The iPone is vastly outselling both the Wii and the DS every month.
And of course Windows is by far the biggest gaming platform on the planet, with vastly more casual games played on the Windows PC by more people than on any other platform.
In addition, te stock market doesnt care about wat sales you ad last year. If your sales are down this year, you get punished for it.
"It's his fault if the overall attendance of the track and field event drops."
Wii hardware and software revenues are down this year. That just happens to be fact.

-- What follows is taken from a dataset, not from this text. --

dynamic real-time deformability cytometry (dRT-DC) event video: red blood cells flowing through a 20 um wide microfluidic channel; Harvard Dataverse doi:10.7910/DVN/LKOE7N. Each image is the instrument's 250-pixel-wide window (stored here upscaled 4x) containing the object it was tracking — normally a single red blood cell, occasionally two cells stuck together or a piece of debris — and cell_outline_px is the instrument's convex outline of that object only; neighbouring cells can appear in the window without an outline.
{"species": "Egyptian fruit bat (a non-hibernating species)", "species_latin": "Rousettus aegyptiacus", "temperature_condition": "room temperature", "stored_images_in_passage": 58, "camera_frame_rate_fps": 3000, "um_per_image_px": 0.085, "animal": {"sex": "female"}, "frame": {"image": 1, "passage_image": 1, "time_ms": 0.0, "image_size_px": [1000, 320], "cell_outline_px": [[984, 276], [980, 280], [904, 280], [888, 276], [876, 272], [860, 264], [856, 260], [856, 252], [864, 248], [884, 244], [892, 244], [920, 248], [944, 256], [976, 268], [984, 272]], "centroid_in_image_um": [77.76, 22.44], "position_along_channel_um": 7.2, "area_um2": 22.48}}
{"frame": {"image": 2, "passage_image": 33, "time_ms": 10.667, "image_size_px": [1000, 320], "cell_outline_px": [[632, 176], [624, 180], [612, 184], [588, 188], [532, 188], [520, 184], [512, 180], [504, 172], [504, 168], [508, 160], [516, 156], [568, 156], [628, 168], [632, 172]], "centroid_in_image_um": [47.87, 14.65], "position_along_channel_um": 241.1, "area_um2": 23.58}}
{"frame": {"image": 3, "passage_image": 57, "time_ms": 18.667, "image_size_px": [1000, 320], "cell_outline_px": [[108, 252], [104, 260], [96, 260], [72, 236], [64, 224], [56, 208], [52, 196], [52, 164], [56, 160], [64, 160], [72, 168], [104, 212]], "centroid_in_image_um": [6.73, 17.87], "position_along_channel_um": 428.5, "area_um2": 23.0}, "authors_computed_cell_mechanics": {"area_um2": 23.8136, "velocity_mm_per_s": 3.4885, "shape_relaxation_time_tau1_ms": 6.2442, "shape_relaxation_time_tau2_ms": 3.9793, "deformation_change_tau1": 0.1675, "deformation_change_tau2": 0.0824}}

Equally, PS3 sales and revenues are up. The drop in NPD game sales this year are down because of the Wii.
But looking at it from a multi-decade perspective, it's Sony who have failed. Them and MS have created consoles that launched at higher than usual prices, and enabled (and, thanks to consumer demand, therefore required) more money to be spent creating games, but they're failed to expand the market to the point where things are equally as profitable.
Surely the fact that the PS3 and 360, 4 and 5 years (respectively) after launch, are still retailing for $300US, otherwise known as "that price the PS2, PS1 and Xbox cost at launch", is largely to blame for their current sales. The sooner they can get down to a more mass-market price, like $150, the better. But instead they seem to think they've found the right price, choosing to continually increase hard drive size and now bring out expensive new peripherals, rather than try to get the entry price down. It's like neither of them has even looked at sales charts of previous consoles over time.
While I can't blame NPD as the digital stats aren't as readily available yet, these reports are painting a grossly incomplete pictures of the current state of the game industry. This creates unjustified fear in an industry that is evolving and generating more revenue today than ever before, which dries up investor and shareholder confidence, meaning less and less money will be put into the industry.
The industry is evolving, the profit channels are expanding and NDP's reports need to evolve with it before they are doing more harm than good.